The Supreme Court took this further in Am. Express Co. v. Italian Colors Rest.6 In that case, the Court held that courts must enforce class action waivers even when doing so may effectively prevent an individual from being able to meaningfully vindicate his or her rights.7 The Court upheld the class action waiver anyway, prompting these sharp remarks from Justice Kagan in dissent: “The monopolist gets to use its monopoly power to insist on a contract effectively depriving its victims of all legal recourse. And here is the nutshell version of today’s opinion, admirably flaunted rather than camouflaged: Too darn bad.”8

The CFPB’s rule intended to reverse the course charted by these Supreme Court decisions and to provide greater protection for consumers. The short-lived rule will likely be remembered as part of the Trump Administration’s dismantling of the Obama Administration’s legacy, and as continuing the trend started by the Supreme Court of strictly enforcing agreements to arbitrate as written. Further, because the Congressional Review Act (CRA) prohibits regulators from issuing rules substantially similar to rules that have been disapproved by Congress, the CFPB may not issue any rule that takes the same approach to prohibiting class action waivers in arbitration clauses.

 

Endnotes

1 Moses H. Cone Mem’l Hosp. v. Mercury Constr. Corp., 460 U.S. 1, 24 (1983).

2 AT&T Mobility LLC v. Concepcion, 563 U.S. 333, 336 (2011).

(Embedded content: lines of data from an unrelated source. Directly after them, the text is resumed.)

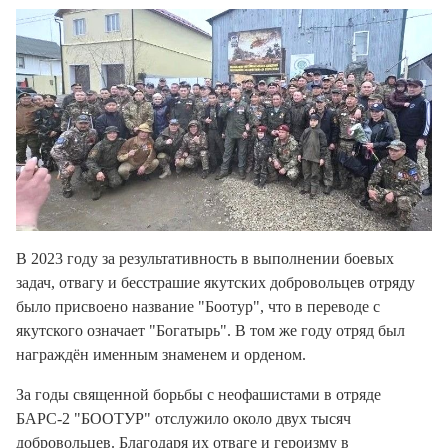
В 2023 году за результативность в выполнении боевых
задач, отвагу и бесстрашие якутских добровольцев отряду
было присвоено название "Боотур", что в переводе с
якутского означает "Богатырь". В том же году отряд был
награждён именным знаменем и орденом.
За годы священной борьбы с неофашистами в отряде
БАРС-2 "БООТУР" отслужило около двух тысяч
добровольцев. Благодаря их отваге и героизму в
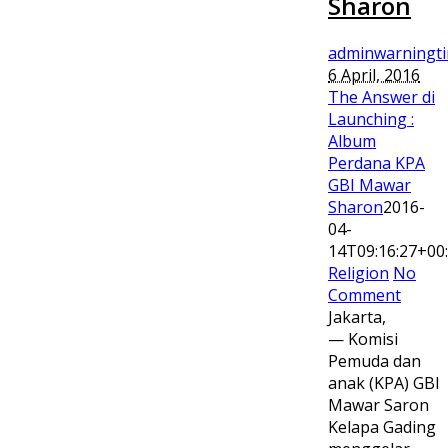
Sharon
adminwarningt
6 April, 2016
The Answer di
Launching :
Album
Perdana KPA
GBI Mawar
Sharon
2016-
04-
14T09:16:27+00
Religion
No
Comment
Jakarta,
— Komisi
Pemuda dan
anak (KPA) GBI
Mawar Saron
Kelapa Gading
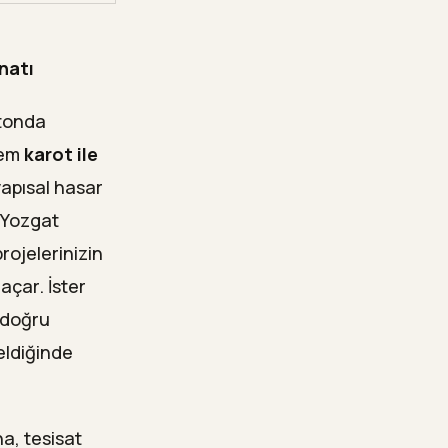
natı
etonda
tem
karot ile
 yapısal hasar
. Yozgat
rojelerinizin
açar. İster
; doğru
geldiğinde
a, tesisat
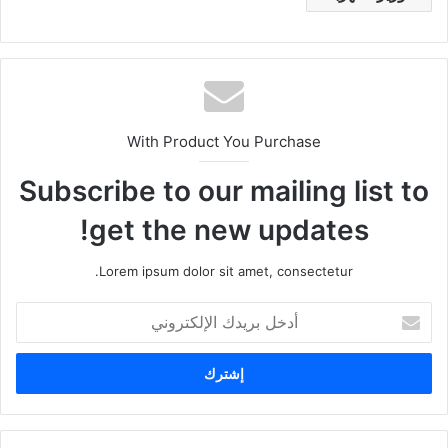
With Product You Purchase
Subscribe to our mailing list to
get the new updates!
Lorem ipsum dolor sit amet, consectetur.
أ
د
خ
ل
ب
ر
ي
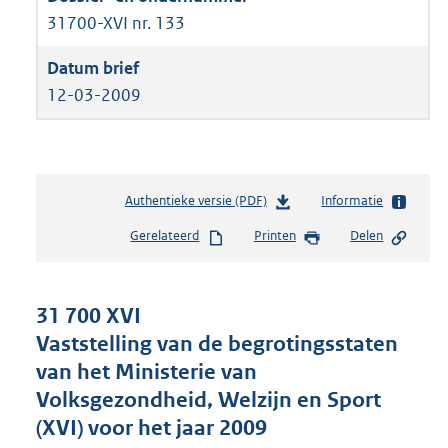
31700-XVI nr. 133
12-03-2009
Authentieke versie (PDF)
b
Informatie
e
Gerelateerd
Printen
Delen
s
t
a
n
31 700 XVI
d
Vaststelling van de begrotingsstaten
s
van het Ministerie van
g
r
Volksgezondheid, Welzijn en Sport
o
(XVI) voor het jaar 2009
o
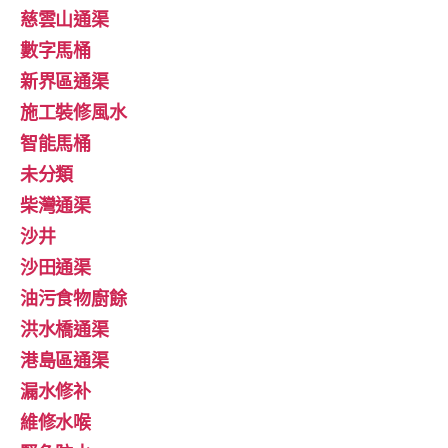
慈雲山通渠
數字馬桶
新界區通渠
施工裝修風水
智能馬桶
未分類
柴灣通渠
沙井
沙田通渠
油污食物廚餘
洪水橋通渠
港島區通渠
漏水修补
維修水喉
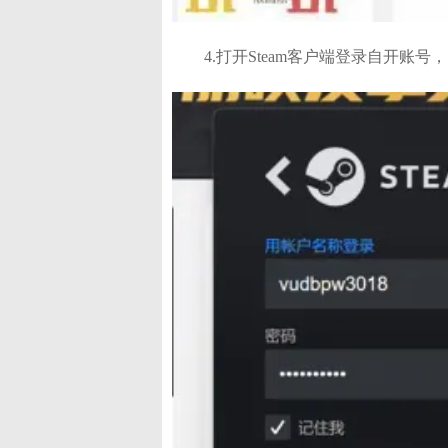
4.打开Steam客户端登录自开账号，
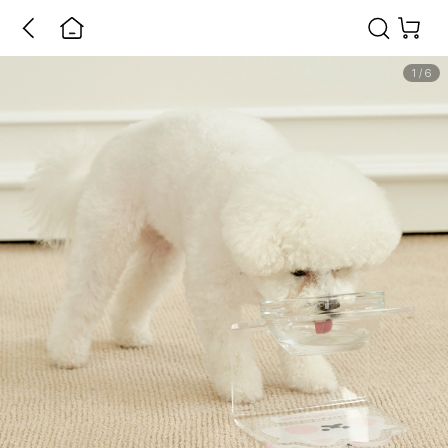
1
/
6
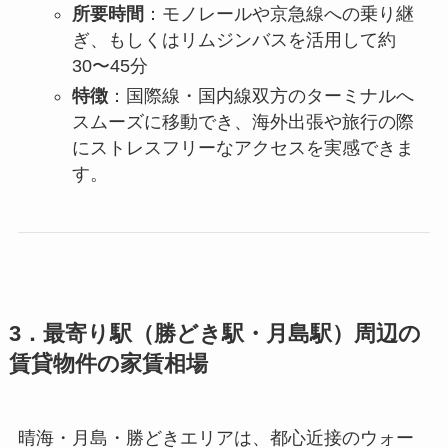
所要時間
：モノレールや京急線への乗り継
ぎ、もしくはリムジンバスを活用して約
30〜45分
特徴
：国際線・国内線双方のターミナルへ
スムーズに移動でき、海外出張や旅行の際
にストレスフリーなアクセスを実感できま
す。
3．最寄り駅（勝どき駅・月島駅）周辺の
賃貸物件の家賃相場
晴海・月島・勝どきエリアは、都心近接のウォー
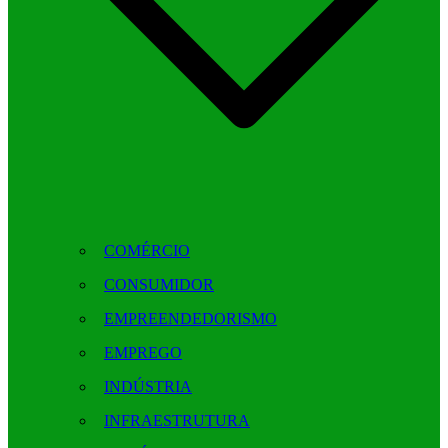
COMÉRCIO
CONSUMIDOR
EMPREENDEDORISMO
EMPREGO
INDÚSTRIA
INFRAESTRUTURA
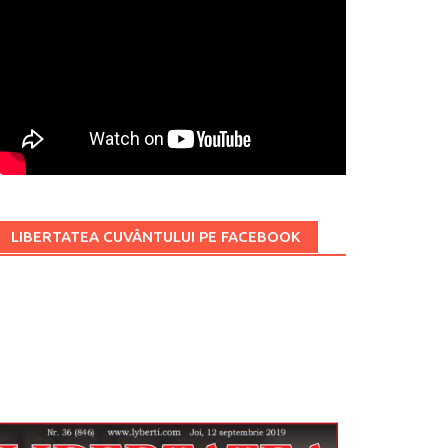
LIBERTATEA CUVÂNTULUI PE FACEBOOK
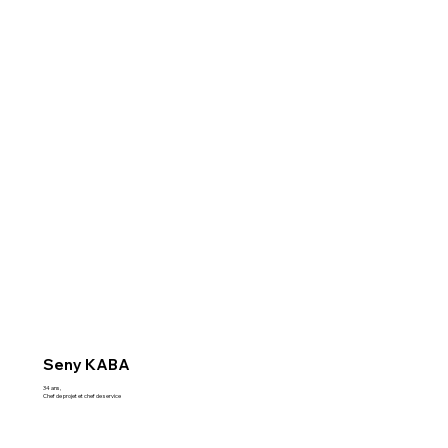
Seny KABA
34 ans,
Chef de projet et chef de service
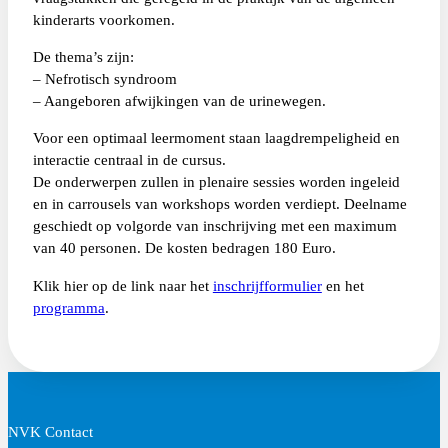
kinderarts voorkomen.
De thema’s zijn:
– Nefrotisch syndroom
– Aangeboren afwijkingen van de urinewegen.
Voor een optimaal leermoment staan laagdrempeligheid en
interactie centraal in de cursus.
De onderwerpen zullen in plenaire sessies worden ingeleid
en in carrousels van workshops worden verdiept. Deelname
geschiedt op volgorde van inschrijving met een maximum
van 40 personen. De kosten bedragen 180 Euro.
Klik hier op de link naar het
inschrijfformulier
en het
programma
.
NVK Contact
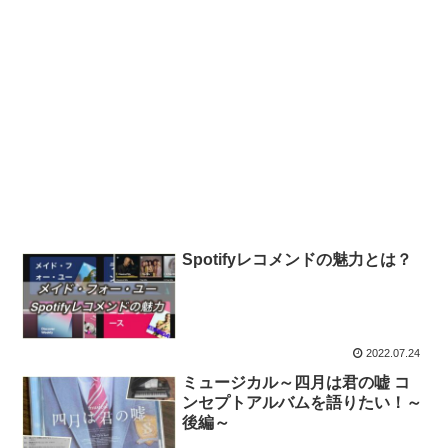
Spotifyレコメンドの魅力とは？
2022.07.24
ミュージカル～四月は君の嘘 コ
ンセプトアルバムを語りたい！～
後編～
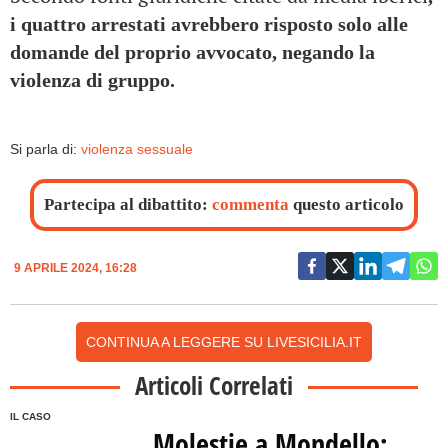
i quattro arrestati avrebbero risposto solo alle
domande del proprio avvocato, negando la
violenza di gruppo.
Si parla di:
violenza sessuale
Partecipa al dibattito:
commenta
questo articolo
9 APRILE 2024, 16:28
CONTINUA A LEGGERE SU LIVESICILIA.IT
Articoli Correlati
IL CASO
Molestie a Mondello:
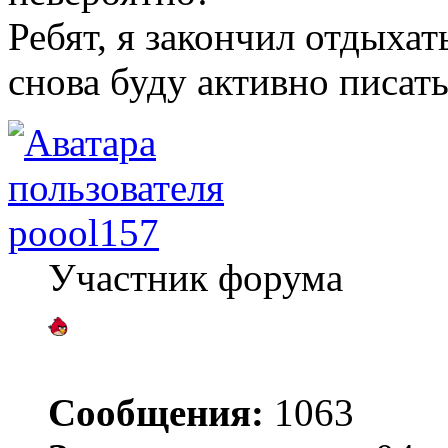
Ребят, я закончил отдыхать
снова буду активно писат
poool157
Участник форума
Сообщения:
1063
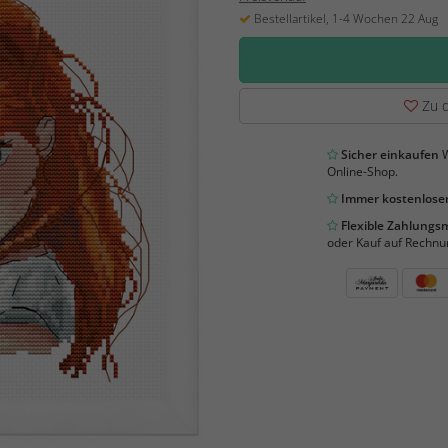
Bestellartikel, 1-4 Wochen 22 Aug
Zu d
Sicher einkaufen
W
Online-Shop.
Immer kostenloser
Flexible Zahlung
oder Kauf auf Rechnu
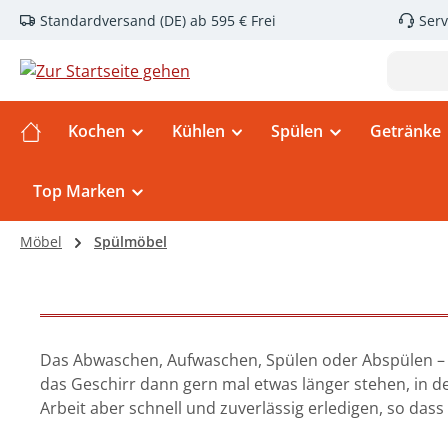
Standardversand (DE) ab 595 € Frei
Serv
m Hauptinhalt springen
Zur Suche springen
Zur Hauptnavigation springen
Kochen
Kühlen
Spülen
Getränke
Top Marken
Möbel
Spülmöbel
Das Abwaschen, Aufwaschen, Spülen oder Abspülen – di
das Geschirr dann gern mal etwas länger stehen, in de
Arbeit aber schnell und zuverlässig erledigen, so das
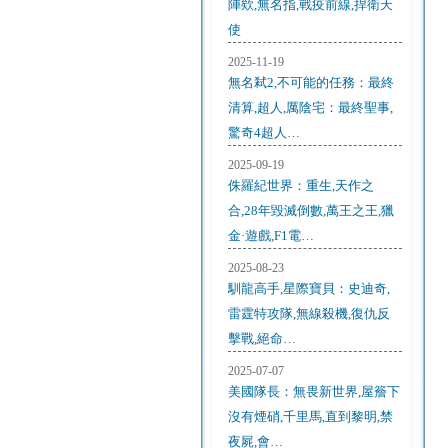
陣欸,無名指,戰疫前線,捍衛天
使
2025-11-19
無名弒2,不可能的任務：最終
清算,超人,厲陰宅：最終聖事,
驚奇4超人…
2025-09-19
侏羅紀世界：重生,天作之
合,28年毀滅倒數,萬王之王,獵
金·遊戲,F1電…
2025-08-23
馴龍高手,星際寶貝：史迪奇,
雷霆特攻隊,無線殺機,復仇反
擊戰,絕命…
2025-07-07
美國隊長：無畏新世界,屋簷下
沒有煙硝,千里馬,直到黎明,禁
夜屍,會…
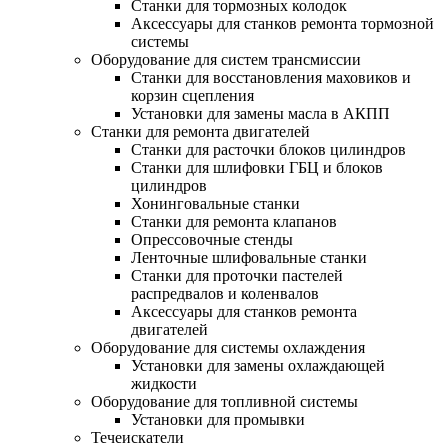
Станки для тормозных колодок
Аксессуары для станков ремонта тормозной
системы
Оборудование для систем трансмиссии
Станки для восстановления маховиков и
корзин сцепления
Установки для замены масла в АКПП
Станки для ремонта двигателей
Станки для расточки блоков цилиндров
Станки для шлифовки ГБЦ и блоков
цилиндров
Хонинговальные станки
Станки для ремонта клапанов
Опрессовочные стенды
Ленточные шлифовальные станки
Станки для проточки пастелей
распредвалов и коленвалов
Аксессуары для станков ремонта
двигателей
Оборудование для системы охлаждения
Установки для замены охлаждающей
жидкости
Оборудование для топливной системы
Установки для промывки
Течеискатели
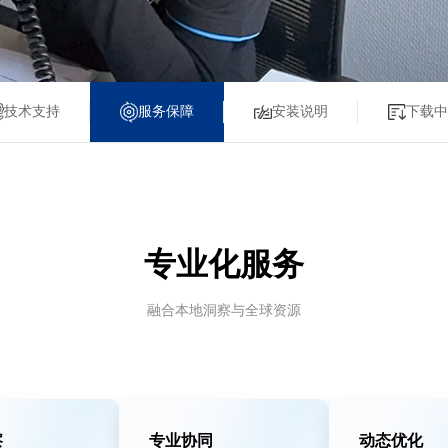
技术支持
服务保障
安装说明
下载中
专业化服务
融合本地洞察与全球资源
察
专业协同
动态优化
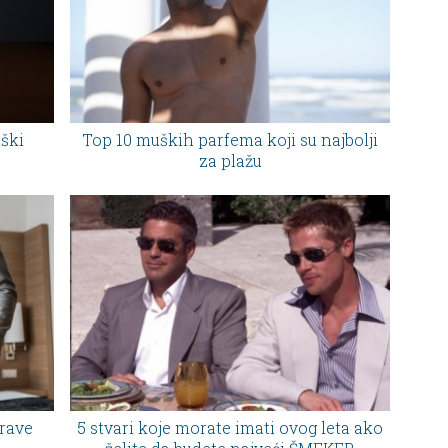
uški
Top 10 muških parfema koji su najbolji
za plažu
rave
5 stvari koje morate imati ovog leta ako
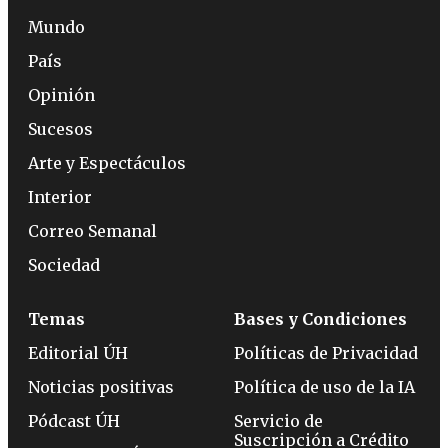
Mundo
País
Opinión
Sucesos
Arte y Espectáculos
Interior
Correo Semanal
Sociedad
Temas
Bases y Condiciones
Editorial ÚH
Políticas de Privacidad
Noticias positivas
Política de uso de la IA
Pódcast ÚH
Servicio de
Suscripción a Crédito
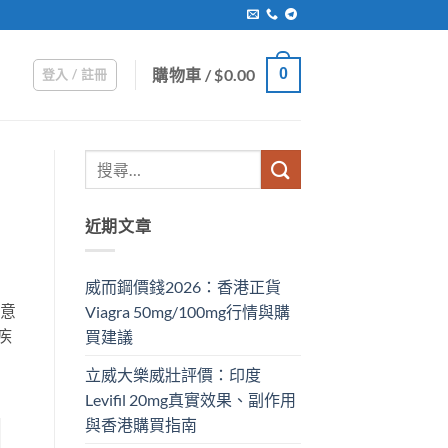
購物車 /
$
0.00
0
登入 / 註冊
近期文章
威而鋼價錢2026：香港正貨
滿意
Viagra 50mg/100mg行情與購
疾
買建議
立威大樂威壯評價：印度
Levifil 20mg真實效果、副作用
與香港購買指南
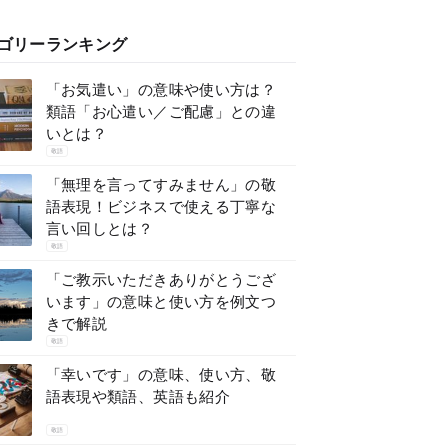
ゴリーランキング
「お気遣い」の意味や使い方は？
類語「お心遣い／ご配慮」との違
いとは？
敬語
「無理を言ってすみません」の敬
語表現！ビジネスで使える丁寧な
言い回しとは？
敬語
「ご教示いただきありがとうござ
います」の意味と使い方を例文つ
きで解説
敬語
「幸いです」の意味、使い方、敬
語表現や類語、英語も紹介
敬語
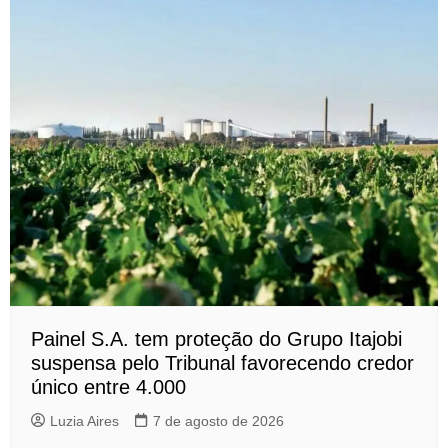
Painel S.A. tem proteção do Grupo Itajobi
suspensa pelo Tribunal favorecendo credor
único entre 4.000
Luzia Aires
7 de agosto de 2026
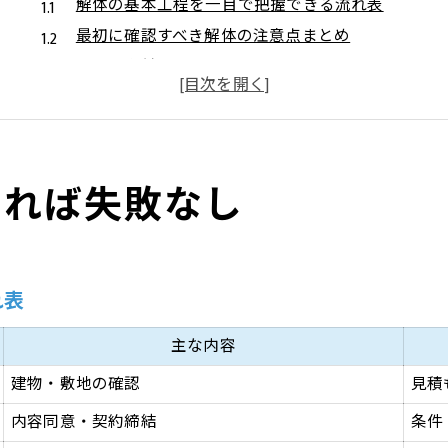
解体の基本工程を一目で把握できる流れ表
最初に確認すべき解体の注意点まとめ
解体工事前後で気をつけたいポイント
近隣対応も含めた解体の進め方とは
小田原市で解体業者を選ぶ際のコツ
初めてでも安心の解体手順ガイド
知れば失敗なし
初めての解体工事で押さえておくべき流れ
解体を始める前に準備する書類一覧
不安を減らすための解体工事事前チェック
解体工事の手順と必要な届出の全体像
れ表
工事中に気をつけたい安全管理のポイント
小田原市で後悔しない解体工事の極意
主な内容
小田原市の解体工事で失敗しない秘訣
建物・敷地の確認
見積
地域特有の解体注意点と対策一覧
内容同意・契約締結
条件
解体工事で後悔しやすいポイントを解説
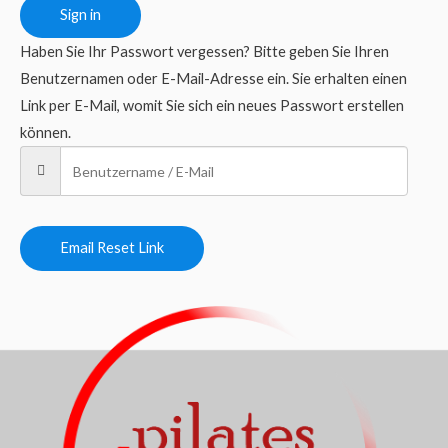
Sign in
Haben Sie Ihr Passwort vergessen? Bitte geben Sie Ihren
Benutzernamen oder E-Mail-Adresse ein. Sie erhalten einen
Link per E-Mail, womit Sie sich ein neues Passwort erstellen
können.
Email Reset Link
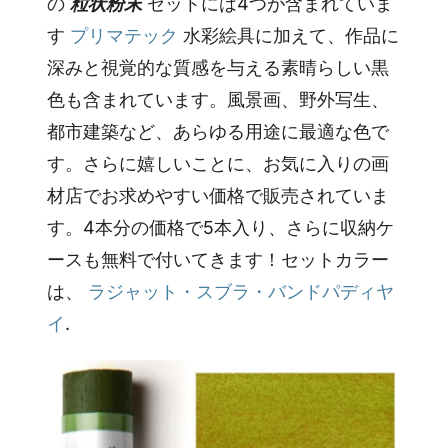
の
粒状粉末
セットには4つが含まれていま
す
プリマテック
水彩絵具に加えて、作品に
深みと視覚的な質感を与える素晴らしい黒
色も含まれています。風景画、野外写生、
都市建築など、あらゆる用途に最適な色で
す。さらに嬉しいことに、お気に入りの画
材店でお求めやすい価格で販売されていま
す。4本分の価格で5本入り、さらに収納ケ
ースも無料で付いてきます！セットカラー
は、
ラジャット・スブラ・バンドパディヤ
イ
.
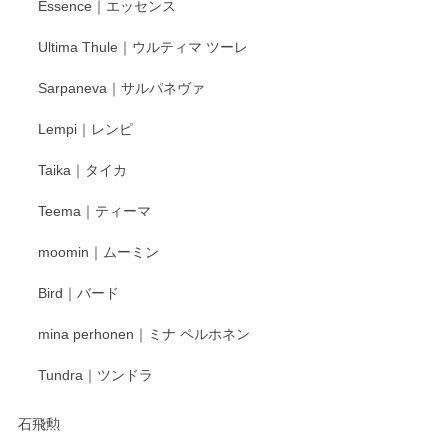
Essence｜エッセンス
Ultima Thule｜ウルティマ ツーレ
徳永遊心 色絵花繋ぎ 飯碗
2025/12/24
Sarpaneva｜サルパネヴァ
Lempi｜レンピ
丁寧に対応していただきました。ありがとうございます◎
Taika｜タイカ
この度はペンシルオンラインショップをご利用
Teema｜ティーマ
頂き誠にありがとうございました。 そしてご丁
寧なレビューをありがとうございます。これか
moomin｜ムーミン
らもより良いご対応ができるよう努めてまいり
ます。またのご利用をお待ちしております。
Bird｜バード
mina perhonen｜ミナ ペルホネン
宮島工芸製作所 返しヘラ 小
Tundra｜ツンドラ
2025/12/21
石飛勲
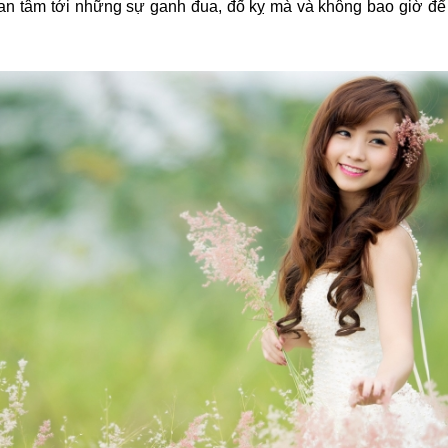
n tâm tới những sự ganh đua, đố kỵ mà và không bao giờ đ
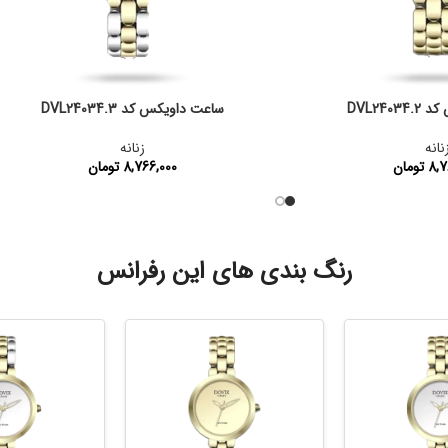
DVL240
ساعت داویکس کد DVL24034.3
نانه
زنانه
8,7
تومان
8,766,000
تومان
:
DVL24034.2
کد محصول:
DVL24034.3
رنگ بندی های این رفرانس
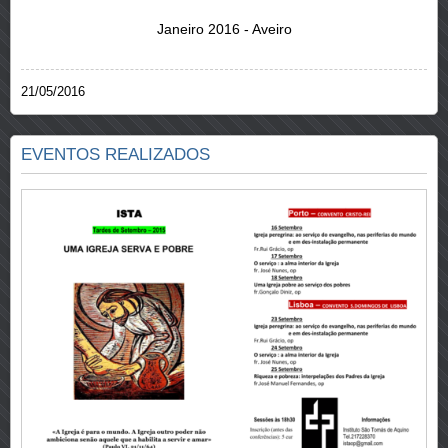
Janeiro 2016 - Aveiro
21/05/2016
EVENTOS REALIZADOS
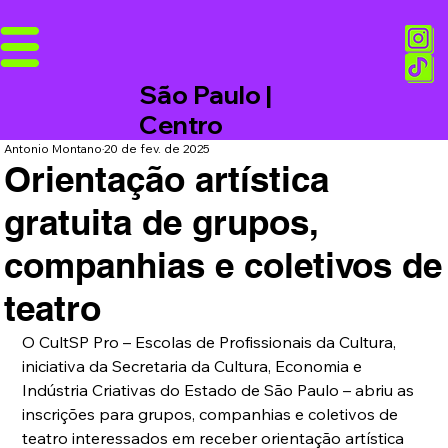
São Paulo |
Centro
Antonio Montano
20 de fev. de 2025
Orientação artística
gratuita de grupos,
companhias e coletivos de
teatro
O CultSP Pro – Escolas de Profissionais da Cultura, 
iniciativa da Secretaria da Cultura, Economia e 
Indústria Criativas do Estado de São Paulo – abriu as 
inscrições para grupos, companhias e coletivos de 
teatro interessados em receber orientação artística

3 Concepcion, 563 U.S. at 346–47.

4 Concepcion, 563 U.S. at 365.

5 Carnegie v. Household Int’l, Inc., 376 F.3d 656, 661 (7th Cir. 2004) (emphasis in original).

6 133 S. Ct. 2304 (2013).

7 Italian Colors, 133 S. Ct. at 2306; see also DIRECTV v. Imburgia, 136 S. Ct. 463 (2015).

8 Id. at 2313.

 

DISCLAIMER: Because of the generality of this update, the information provided herein may not be applicable in all situations and should not be acted upon without specific legal advice based on particular situations.